*TEXT SEGMENT*
** Begin **

# gvinum raid5 performance



## graudeejs (Dec 18, 2010)

Today I started experimenting with gvinum.
I'm interested in raid5.

For this I use 3x 500GB sata2 HDD's

`# dd if=/dev/random of=/dev/ad2 bs=16384` works at 42MB/s
`# dd if=/dev/random of=/dev/gvinum/raid5_test bs=16386` works at 5.2MB/s

What the hell?
Why is it so slow?

I tried creating raid5 with different stripesize... but performance just sux....

Writing to zraid1 gives 120MB/s, the difference is HUGE.
Any Ideas?

I have 1 plex (maybe I need many plexes)

P.S.
Striping is little better (34MB/s)


EDIT:
CPU load is 0.00 to 0.14 while writing to raid5


----------



## xibo (Dec 19, 2010)

So, what are the stripe sizes you tried?

RAID level 5 (and also 3, 4 and 6) is "noticably" slower then level 0/1 RAIDs if the writes are too small (or non-sequencial), as the parity blocks need to be recalculated and written after each write operation. The fastest write access is achieved when writing stripe_size*(disks-1) sized blocks at once ( or with sufficiently sized write buffers ), as that saves the requirement to read the data from the other disks to evaluate the parities.


----------



## graudeejs (Dec 19, 2010)

I tried default stripe size, and also 515B to 512K 
Right now I dropped the idea... and reinstall my system with raidz again...

But I will be interested in doing experiments in VirtualBox

It's interesting how raidz can achieve such a good performance (today I saw 148MB/s writing speed (using zpool))


----------



## Galactic_Dominator (Dec 20, 2010)

You will have better performance and data integrity with graid3().  Raid 5 is not a good thing despite it's focus.

Plus /dev/random is slow.  You can't really use that to benchmark write speed.  On my current system(old laptop), I can generate about 24MB/sec.

** End **

*DATA LINES*

** Begin **

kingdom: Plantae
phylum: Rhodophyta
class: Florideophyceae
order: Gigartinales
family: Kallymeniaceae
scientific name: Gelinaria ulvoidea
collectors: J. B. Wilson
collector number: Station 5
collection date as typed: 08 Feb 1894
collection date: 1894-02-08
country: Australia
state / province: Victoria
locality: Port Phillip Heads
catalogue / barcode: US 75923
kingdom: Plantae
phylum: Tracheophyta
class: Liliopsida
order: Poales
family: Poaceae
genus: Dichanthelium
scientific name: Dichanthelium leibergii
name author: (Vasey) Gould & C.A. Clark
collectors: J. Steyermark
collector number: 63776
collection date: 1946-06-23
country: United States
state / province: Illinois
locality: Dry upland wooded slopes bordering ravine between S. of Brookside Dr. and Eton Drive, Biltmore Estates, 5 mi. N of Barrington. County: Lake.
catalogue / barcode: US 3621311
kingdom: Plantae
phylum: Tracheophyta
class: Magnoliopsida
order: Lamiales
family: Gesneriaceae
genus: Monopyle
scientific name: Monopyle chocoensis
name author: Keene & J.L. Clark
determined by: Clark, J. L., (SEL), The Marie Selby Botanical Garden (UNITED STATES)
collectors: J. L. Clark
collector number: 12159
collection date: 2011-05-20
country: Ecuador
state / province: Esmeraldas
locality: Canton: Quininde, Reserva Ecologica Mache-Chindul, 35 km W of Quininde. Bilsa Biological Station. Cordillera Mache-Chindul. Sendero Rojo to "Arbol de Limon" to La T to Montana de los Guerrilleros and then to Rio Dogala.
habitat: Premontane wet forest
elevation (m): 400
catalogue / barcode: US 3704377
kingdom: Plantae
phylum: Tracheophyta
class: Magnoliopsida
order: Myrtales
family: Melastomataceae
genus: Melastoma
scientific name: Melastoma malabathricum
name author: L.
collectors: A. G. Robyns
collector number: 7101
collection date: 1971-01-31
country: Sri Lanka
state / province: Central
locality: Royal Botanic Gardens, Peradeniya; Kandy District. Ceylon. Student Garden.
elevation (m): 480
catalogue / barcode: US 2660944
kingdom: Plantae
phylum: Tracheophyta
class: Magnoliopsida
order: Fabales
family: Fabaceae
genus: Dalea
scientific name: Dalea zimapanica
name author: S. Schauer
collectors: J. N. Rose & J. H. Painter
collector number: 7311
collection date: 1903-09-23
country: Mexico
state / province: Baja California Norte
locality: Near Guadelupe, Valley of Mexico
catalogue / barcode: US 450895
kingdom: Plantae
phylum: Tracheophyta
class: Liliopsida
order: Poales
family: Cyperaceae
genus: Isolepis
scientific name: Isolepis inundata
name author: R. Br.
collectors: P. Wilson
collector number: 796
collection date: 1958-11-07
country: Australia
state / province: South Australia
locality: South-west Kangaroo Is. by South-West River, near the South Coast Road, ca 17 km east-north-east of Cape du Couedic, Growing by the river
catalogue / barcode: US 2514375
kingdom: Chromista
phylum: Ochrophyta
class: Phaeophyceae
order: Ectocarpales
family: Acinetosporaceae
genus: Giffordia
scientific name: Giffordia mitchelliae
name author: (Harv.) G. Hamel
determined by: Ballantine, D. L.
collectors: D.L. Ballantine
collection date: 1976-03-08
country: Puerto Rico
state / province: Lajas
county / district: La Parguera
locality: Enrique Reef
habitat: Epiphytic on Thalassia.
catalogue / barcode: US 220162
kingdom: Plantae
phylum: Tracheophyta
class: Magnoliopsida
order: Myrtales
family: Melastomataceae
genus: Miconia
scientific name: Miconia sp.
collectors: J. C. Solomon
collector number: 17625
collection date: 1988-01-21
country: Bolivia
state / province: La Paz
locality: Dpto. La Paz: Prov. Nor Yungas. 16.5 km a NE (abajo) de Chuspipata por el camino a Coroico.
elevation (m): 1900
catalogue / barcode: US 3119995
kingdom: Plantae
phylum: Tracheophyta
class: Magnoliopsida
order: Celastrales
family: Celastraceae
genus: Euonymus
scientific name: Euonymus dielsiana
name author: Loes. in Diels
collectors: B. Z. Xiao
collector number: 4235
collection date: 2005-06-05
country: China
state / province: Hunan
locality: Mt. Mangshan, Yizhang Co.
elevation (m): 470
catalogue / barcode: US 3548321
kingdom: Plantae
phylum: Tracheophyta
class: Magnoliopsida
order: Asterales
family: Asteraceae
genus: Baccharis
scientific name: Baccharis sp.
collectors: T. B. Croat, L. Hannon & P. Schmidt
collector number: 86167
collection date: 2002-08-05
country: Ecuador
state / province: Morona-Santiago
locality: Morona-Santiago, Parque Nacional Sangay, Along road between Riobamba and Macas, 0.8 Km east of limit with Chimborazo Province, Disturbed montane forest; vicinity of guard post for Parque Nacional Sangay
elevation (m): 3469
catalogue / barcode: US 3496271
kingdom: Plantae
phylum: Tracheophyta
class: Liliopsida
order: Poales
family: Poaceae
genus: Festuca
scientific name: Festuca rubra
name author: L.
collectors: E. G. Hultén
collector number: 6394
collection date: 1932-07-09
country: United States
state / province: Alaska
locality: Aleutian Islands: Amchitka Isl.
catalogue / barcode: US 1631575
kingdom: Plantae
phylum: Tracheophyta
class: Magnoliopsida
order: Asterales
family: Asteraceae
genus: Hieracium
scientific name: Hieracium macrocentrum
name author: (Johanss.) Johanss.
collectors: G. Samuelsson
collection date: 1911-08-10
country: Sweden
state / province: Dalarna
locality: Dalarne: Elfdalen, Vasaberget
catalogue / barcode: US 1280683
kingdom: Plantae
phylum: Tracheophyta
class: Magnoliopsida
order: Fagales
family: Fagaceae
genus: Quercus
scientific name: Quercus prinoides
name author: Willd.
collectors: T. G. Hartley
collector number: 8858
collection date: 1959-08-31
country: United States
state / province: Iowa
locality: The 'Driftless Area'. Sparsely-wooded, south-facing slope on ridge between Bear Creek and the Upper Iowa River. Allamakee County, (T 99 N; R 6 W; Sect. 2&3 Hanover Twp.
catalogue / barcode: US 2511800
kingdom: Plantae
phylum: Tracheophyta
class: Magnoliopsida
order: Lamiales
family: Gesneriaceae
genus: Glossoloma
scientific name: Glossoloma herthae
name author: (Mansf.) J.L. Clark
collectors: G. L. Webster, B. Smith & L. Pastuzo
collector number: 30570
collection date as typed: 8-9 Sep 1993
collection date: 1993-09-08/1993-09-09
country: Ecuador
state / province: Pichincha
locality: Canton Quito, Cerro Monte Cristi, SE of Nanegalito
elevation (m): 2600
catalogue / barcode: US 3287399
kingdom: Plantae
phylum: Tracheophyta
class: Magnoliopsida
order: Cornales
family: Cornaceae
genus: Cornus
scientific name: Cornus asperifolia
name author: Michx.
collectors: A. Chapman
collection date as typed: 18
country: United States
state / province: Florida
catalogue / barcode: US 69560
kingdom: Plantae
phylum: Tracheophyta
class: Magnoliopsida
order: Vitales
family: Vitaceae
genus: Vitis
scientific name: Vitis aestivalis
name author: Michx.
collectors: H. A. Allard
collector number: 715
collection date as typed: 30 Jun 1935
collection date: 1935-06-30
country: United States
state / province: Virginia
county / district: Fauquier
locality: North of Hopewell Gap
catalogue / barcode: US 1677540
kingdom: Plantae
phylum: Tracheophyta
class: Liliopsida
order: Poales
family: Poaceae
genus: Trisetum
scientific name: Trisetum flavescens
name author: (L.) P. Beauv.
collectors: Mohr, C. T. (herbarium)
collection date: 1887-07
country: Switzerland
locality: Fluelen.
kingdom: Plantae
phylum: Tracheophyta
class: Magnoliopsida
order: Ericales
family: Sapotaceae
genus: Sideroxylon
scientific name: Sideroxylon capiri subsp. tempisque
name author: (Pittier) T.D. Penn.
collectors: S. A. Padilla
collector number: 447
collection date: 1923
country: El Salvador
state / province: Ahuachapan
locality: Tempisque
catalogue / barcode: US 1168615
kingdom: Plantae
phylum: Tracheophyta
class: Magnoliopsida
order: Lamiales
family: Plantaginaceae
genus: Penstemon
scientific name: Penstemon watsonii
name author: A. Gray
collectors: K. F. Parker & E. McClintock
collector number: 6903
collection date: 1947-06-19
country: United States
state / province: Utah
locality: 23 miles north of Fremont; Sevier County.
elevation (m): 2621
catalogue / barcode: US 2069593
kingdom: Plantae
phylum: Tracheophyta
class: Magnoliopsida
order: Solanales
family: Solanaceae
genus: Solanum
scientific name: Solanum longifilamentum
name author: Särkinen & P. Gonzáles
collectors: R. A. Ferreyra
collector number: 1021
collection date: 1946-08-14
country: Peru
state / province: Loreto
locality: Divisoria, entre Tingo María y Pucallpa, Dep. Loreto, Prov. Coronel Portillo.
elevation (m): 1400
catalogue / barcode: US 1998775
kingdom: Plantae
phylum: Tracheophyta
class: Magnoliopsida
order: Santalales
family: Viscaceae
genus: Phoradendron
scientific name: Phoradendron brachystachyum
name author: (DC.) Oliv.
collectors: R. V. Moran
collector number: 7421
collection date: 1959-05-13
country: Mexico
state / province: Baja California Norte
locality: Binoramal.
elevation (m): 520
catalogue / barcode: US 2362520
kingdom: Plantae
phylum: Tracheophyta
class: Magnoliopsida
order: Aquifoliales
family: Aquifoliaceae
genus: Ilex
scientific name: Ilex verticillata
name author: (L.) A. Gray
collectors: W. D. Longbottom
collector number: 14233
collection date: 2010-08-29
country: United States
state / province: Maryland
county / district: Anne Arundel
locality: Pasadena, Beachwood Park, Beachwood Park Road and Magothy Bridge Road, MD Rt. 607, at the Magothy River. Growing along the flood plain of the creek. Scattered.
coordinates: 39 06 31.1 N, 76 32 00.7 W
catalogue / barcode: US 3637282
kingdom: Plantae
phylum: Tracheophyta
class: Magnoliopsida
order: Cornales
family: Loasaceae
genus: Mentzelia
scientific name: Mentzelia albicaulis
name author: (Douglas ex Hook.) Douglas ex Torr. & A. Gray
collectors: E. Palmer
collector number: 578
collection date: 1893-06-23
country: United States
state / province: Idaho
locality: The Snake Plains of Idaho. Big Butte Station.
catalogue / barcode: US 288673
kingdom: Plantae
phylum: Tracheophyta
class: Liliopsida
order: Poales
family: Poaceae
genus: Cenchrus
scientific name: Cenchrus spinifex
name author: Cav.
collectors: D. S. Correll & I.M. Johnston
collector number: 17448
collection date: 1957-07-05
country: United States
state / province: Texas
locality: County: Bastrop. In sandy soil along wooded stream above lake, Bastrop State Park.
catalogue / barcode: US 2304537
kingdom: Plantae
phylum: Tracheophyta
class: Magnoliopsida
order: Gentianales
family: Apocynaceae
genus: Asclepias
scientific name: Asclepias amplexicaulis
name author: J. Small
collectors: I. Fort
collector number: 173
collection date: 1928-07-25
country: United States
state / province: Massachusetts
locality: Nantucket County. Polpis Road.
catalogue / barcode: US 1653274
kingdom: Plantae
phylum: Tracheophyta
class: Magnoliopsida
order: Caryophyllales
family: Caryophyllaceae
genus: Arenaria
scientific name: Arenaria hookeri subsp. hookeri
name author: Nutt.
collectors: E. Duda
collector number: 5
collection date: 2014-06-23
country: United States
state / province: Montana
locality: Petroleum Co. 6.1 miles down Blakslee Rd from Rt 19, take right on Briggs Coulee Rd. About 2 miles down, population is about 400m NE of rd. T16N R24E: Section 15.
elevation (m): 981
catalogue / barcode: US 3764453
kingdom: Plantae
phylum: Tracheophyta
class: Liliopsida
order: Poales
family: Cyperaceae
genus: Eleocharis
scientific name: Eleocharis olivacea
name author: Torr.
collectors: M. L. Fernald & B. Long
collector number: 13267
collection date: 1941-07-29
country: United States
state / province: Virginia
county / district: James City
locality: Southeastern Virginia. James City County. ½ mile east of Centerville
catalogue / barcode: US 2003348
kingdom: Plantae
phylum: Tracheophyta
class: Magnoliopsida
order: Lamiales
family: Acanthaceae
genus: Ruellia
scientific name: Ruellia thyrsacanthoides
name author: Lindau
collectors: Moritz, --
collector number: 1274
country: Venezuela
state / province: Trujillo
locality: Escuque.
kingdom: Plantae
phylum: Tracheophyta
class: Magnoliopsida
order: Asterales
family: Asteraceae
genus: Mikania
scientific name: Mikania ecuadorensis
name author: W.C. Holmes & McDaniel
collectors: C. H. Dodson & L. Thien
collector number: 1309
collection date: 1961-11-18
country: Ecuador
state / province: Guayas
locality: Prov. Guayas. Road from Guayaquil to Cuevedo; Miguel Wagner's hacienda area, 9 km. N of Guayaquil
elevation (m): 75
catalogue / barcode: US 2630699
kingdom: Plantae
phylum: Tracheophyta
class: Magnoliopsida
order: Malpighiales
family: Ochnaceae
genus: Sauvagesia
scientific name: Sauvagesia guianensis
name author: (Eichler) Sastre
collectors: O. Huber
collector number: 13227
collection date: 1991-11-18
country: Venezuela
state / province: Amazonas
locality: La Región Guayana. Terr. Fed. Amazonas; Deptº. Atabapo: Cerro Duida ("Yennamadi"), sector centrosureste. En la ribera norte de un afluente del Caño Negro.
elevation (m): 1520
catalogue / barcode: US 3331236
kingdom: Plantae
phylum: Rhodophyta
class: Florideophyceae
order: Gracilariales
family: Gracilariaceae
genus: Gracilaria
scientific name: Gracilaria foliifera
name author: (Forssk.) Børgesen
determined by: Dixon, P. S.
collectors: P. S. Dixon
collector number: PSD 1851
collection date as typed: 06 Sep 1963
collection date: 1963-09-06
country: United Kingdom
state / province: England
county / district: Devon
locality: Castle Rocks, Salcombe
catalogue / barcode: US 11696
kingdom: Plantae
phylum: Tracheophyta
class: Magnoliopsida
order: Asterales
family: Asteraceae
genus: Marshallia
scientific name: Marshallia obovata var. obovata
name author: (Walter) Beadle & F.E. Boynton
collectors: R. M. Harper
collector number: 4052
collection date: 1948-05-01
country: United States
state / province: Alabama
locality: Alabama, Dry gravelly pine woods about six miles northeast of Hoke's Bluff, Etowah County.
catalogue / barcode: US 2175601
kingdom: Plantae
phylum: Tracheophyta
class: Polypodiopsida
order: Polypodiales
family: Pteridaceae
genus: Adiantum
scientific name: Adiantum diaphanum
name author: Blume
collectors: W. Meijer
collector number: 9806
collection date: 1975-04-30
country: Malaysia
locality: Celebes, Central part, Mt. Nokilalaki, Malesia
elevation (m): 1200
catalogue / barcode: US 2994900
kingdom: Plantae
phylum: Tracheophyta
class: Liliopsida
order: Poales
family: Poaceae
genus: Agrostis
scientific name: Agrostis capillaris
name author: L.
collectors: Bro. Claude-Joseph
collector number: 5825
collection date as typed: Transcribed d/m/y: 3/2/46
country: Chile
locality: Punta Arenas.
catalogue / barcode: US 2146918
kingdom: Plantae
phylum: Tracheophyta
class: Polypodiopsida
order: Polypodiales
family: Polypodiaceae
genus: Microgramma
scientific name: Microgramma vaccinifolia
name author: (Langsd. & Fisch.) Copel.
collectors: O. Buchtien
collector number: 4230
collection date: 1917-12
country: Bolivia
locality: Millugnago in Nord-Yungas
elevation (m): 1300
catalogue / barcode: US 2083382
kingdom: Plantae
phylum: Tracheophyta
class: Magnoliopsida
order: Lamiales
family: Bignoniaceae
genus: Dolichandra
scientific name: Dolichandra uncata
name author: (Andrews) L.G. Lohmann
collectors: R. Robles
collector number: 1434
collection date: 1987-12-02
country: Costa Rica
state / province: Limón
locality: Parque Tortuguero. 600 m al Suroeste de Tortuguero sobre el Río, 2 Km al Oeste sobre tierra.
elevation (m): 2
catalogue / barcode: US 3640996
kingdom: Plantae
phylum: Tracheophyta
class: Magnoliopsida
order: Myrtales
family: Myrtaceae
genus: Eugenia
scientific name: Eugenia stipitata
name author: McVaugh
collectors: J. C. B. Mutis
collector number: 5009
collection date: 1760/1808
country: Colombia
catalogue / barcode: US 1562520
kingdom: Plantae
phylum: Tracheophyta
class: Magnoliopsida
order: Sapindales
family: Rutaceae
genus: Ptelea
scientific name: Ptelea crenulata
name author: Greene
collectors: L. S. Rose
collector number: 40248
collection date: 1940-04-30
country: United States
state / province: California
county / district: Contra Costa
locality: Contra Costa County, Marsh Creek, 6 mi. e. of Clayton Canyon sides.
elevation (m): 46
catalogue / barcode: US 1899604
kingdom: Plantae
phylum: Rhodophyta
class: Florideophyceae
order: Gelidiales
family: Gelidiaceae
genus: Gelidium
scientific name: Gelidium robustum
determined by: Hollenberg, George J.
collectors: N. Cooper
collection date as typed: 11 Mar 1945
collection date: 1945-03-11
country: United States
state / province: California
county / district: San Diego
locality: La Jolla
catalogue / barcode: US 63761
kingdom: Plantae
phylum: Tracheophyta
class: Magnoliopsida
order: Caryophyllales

** End **

*SHORT TASK*
Pick up the forum thread on gvinum RAID5 performance after its last sentence and carry it on. The records were drawn from a separate source.

*IN RESPONSE*
Also your blocksize was different in your examples.  May not have had much effect but use apple to apple comparisons.


----------



## phoenix (Dec 20, 2010)

The big difference between RAID5 and raidz comes from the Copy-on-Write feature of ZFS.

On a RAID5 array, writing 128 KB of new data into a 1 MB file requires reading the entire 1 MB file off the array, changing the 128 KB in memory, recomputing the parity bits, then writing the entire 1 MB back out to disk.

On a raidz vdev, writing 128 KB of new data into a 1 MB file requires calculating the checksum on the 128 KB block, writing the 128 KB to disk, and updating the block pointers to point to the new data.  No reads required.

RAID5 updates are always "read", "update", "write".  All operations on ZFS are just "write", "update block pointers", since no data is ever overwritten.

Thus, benchmarks for RAID5 arrays will be slowed down by all the reads, while benchmarks for raidz will always be streaming writes.


----------



## phoenix (Dec 20, 2010)

You may want to try graid5 instead of gvinum(8), as there will be less complexity that way.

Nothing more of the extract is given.